The two façades—the “I” as I perceive myself and the room as I perceive it—were obstacles as long as I mistook them for ultimate realities. But the moment I recognised them as façades, as mere surfaces, they became conductors. Do you see? A lie is a delusion only so long as we believe it; but a recognised lie is a reality—a real lie—and as such may be highly instructive. A dream ceases to be a delusion as soon as we wake. But it does not become a nonentity. It is a real dream: and it also may be instructive. A stage set is not a real wood or drawing room: it is a real stage set, and may be a good one. (In fact we should never ask of anything “Is it real?”, for everything is real. The proper question is “A real what?” e.g. a real snake or real delirium tremens?) The objects around me, and my idea of “me”, will deceive if taken at their face value. But they are momentous if taken as the end-products of divine activities. Thus and not otherwise, the creation of matter and the creation of mind meet one another and the circuit is closed.

Or put it this way. I have called my material surroundings a stage set. A stage set is not a dream nor a nonentity.
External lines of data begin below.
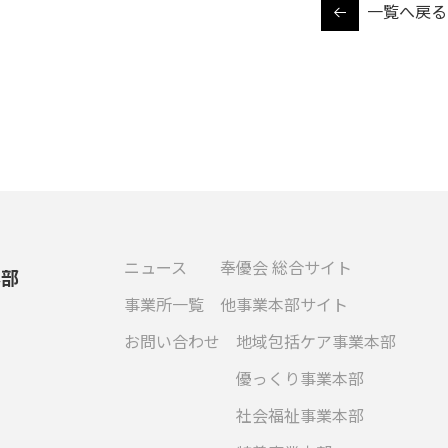
一覧へ戻る
ニュース
奉優会 総合サイト
本部
事業所一覧
他事業本部サイト
お問い合わせ
地域包括ケア事業本部
優っくり事業本部
社会福祉事業本部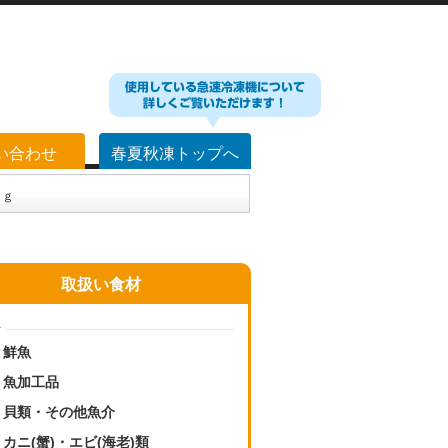
い合わせ
春夏秋凍トップへ
０ｇ
取扱い食材
介
鮮魚
魚加工品
貝類・その他魚介
カニ(蟹)・エビ(海老)類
But if you attack a stage house with a chisel you will not get chips of brick or stone; you’ll only get a hole in a piece of canvas and, beyond that, windy darkness. Similarly, if you start investigating the nature of matter, you will not find anything like what imagination has always supposed matter to be. You will get mathematics. From that unimaginable physical reality my senses select a few stimuli. These they translate or symbolise into sensations, which have no likeness at all to the reality of matter. Of these sensations my associative power, very much directed by my practical needs and influenced by social training, makes up little bundles into what I call “things” (labelled by nouns). Out of these I build myself a neat little box stage, suitably provided with properties such as hills, fields, houses, and the rest. In this I can act.
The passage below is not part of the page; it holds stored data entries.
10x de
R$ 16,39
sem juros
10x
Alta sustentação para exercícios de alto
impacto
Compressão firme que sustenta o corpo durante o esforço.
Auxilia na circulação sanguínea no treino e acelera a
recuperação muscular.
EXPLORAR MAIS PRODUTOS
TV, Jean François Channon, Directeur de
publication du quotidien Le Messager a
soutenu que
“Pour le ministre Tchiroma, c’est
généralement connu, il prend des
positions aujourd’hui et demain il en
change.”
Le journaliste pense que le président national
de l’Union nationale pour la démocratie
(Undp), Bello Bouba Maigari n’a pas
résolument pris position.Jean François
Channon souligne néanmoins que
And you may well say “act”. For what I call “myself” (for all practical, everyday purposes) is also a dramatic construction; memories, glimpses in the shaving-glass, and snatches of the very fallible activity called “introspection”, are the principal ingredients. Normally I call this construction “me”, and the stage set “the real world.”
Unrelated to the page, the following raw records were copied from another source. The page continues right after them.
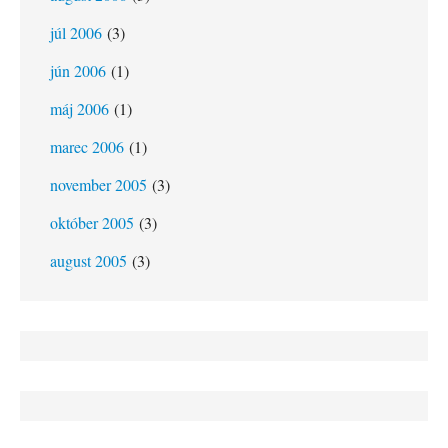
júl 2006
(3)
jún 2006
(1)
máj 2006
(1)
marec 2006
(1)
november 2005
(3)
október 2005
(3)
august 2005
(3)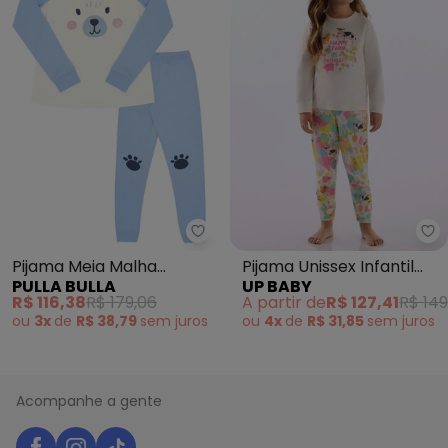
Up
Pulla
Pijama Meia Malha
Pijama Unissex Infantil
PULLA BULLA
UP BABY
(Bege)
Suedine Branco
R$ 116,38
R$ 179,06
A partir de
R$ 127,41
R$ 149
ou
3x
de
R$ 38,79
sem
juros
ou
4x
de
R$ 31,85
sem
juros
Acompanhe a gente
Now the moment of prayer is for me—or involves for me as its condition—the awareness, the reawakened awareness, that this “real world” and “real self” are very far from being rock-bottom realities. I cannot, in the flesh, leave the stage, either to go behind the scenes or to take my seat in the pit; but I can remember that these regions exist. And I also remember that my apparent self—this clown or hero or super—under his grease-paint is a real person with an off-stage life. The dramatic person could not tread the stage unless he concealed a real person: unless the real and unknown I existed, I would not even make mistakes about the imagined me. And in prayer this real I struggles to speak, for once, from his real being, and to address, for once, not the other actors, but—what shall I call Him? The Author, for He invented us all? The Producer, for He controls all? Or the Audience, for He watches, and will judge, the performance?

The attempt is not to escape from space and time and from my creaturely situation as a subject facing objects. It is more modest: to re-awake the awareness of that situation. If that can be done, there is no need to go anywhere else. This situation itself, is, at every moment, a possible theophany. Here is the holy ground; the Bush is burning now.

Of course this attempt may be attended with almost every degree of success or failure. The prayer preceding all prayers is, “May it be the real I who speaks. May it be the real Thou that I speak to.” Infinitely various are the levels from which we pray. Emotional intensity is in itself no proof of spiritual depth. If we pray in terror we shall pray earnestly; it only proves that terror is an earnest emotion. Only God Himself can let the bucket down to the depths in us. And, on the other side, He must constantly work as the iconoclast. Every idea of Him we form, He must in mercy shatter. The most blessed result of prayer would be to rise thinking, “But I never knew before. I never dreamed . . .” I suppose it was at such a moment that Thomas Aquinas said of all his own theology: “It reminds me of straw.”